D’ailleurs, en conférence de presse d’avant-course, le président du Comité d’organisation du Grand Raid, Pierre Maunier, ainsi que les représentants de l’Office national des forêts (ONF) et du Parc national de la Réunion, ont insisté à plusieurs reprises sur la nécessité de protéger l’île. Un discours qui fait écho à celui d’Hassen Patel, patron d’une épreuve concurrente, qui nous expliquait auparavant que des interdictions similaires sont en vigueur «sur les 140 courses organisées à la Réunion».
Des locaux minimalistes
Dans ce contexte, les coureurs réunionnais, engagés ce week-end sur la Diagonale des Fous, tirent-ils un avantage de ce point de règlement? «Je crois que oui», estime Nicolas Charretier, interrogé à ce sujet. Il entraîne Fabrice Payet, sixième du Grand Raid 2023 et premier athlète local.

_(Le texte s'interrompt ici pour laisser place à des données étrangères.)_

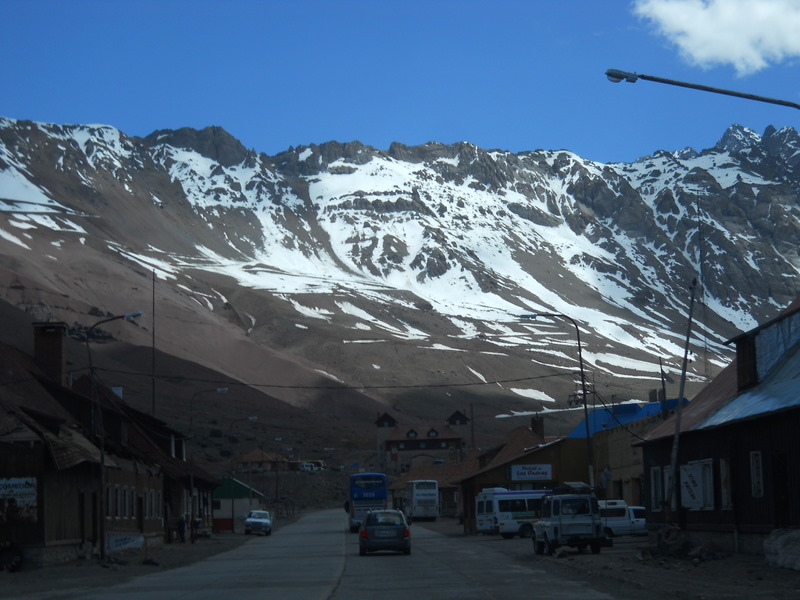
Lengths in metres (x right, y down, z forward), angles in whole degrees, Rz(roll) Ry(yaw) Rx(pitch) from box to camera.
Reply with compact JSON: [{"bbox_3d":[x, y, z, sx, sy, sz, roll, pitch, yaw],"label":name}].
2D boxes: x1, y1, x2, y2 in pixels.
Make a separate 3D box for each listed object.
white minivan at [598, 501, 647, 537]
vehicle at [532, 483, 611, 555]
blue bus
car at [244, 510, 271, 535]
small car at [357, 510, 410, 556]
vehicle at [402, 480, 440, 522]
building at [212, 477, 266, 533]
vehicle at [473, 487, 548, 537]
[{"bbox_3d":[11.400,10.660,80.200,4.400,1.780,1.680,0,-8,-10],"label":"white minivan"},{"bbox_3d":[5.500,7.270,54.200,1.750,2.220,3.900,-1,-8,-4],"label":"vehicle"},{"bbox_3d":[-2.300,14.750,118.900,2.570,4.100,13.500,-1,-8,-2],"label":"blue bus"},{"bbox_3d":[-9.600,15.200,111.800,1.660,1.550,4.300,-1,-8,-2],"label":"car"},{"bbox_3d":[-0.530,7.860,55.700,1.680,1.560,4.200,-1,-8,-2],"label":"small car"},{"bbox_3d":[2.270,21.000,171.700,2.570,4.150,13.000,-1,-8,-3],"label":"vehicle"},{"bbox_3d":[-13.000,16.100,129.200,5.400,4.350,8.000,-1,-8,-3],"label":"building"},{"bbox_3d":[7.259,11.167,86.699,6.400,2.680,1.980,3,-9,-32],"label":"vehicle"}]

Cette pratique sans artifices reflète la philosophie de ces deux hommes, ainsi que celle des athlètes réunionnais, de manière générale. «Je ne me préoccupe pas de toutes les données. Je n’en utilise que quelques-unes. J’aime le côté naturel, l’écoute du corps. Fabrice, lui, aime courir en pleine nature. Il n’apprécie pas le renforcement en salle et préfère donc le Mycross Max», explique Nicolas Charretier. Il s'agit d'une méthode d'entraînement née à la Réunion, qui alterne du travail en côte et des exercices statiques.
Les élites s'adaptent
L’interdiction des bâtons est toutefois perçue autrement par les athlètes élites qui se déplacent à la Réunion, comme la Suissesse Emily Vaudan. «Ce sera ma première course sans bâtons. C’est une appréhension», nous confiait-elle à la veille du départ, après avoir modifié son entraînement en conséquence.
La Valaisanne précisait que cette composante compliquait encore davantage une course déjà rendue difficile par la technicité des sentiers et le climat tropical. «On fera sans, et comme on peut», résumait-elle.
Les amateurs, en revanche, semblent parfois mieux accepter le règlement. Cette année, 48 Suisses participent à la Diagonale des Fous, parmi lesquels Thérèse Guevara, infirmière et pâtissière passionnée de course à pied. Cette Genevoise ne court jamais avec des bâtons. «Pour le coup, ce point ne me pose aucun problème.»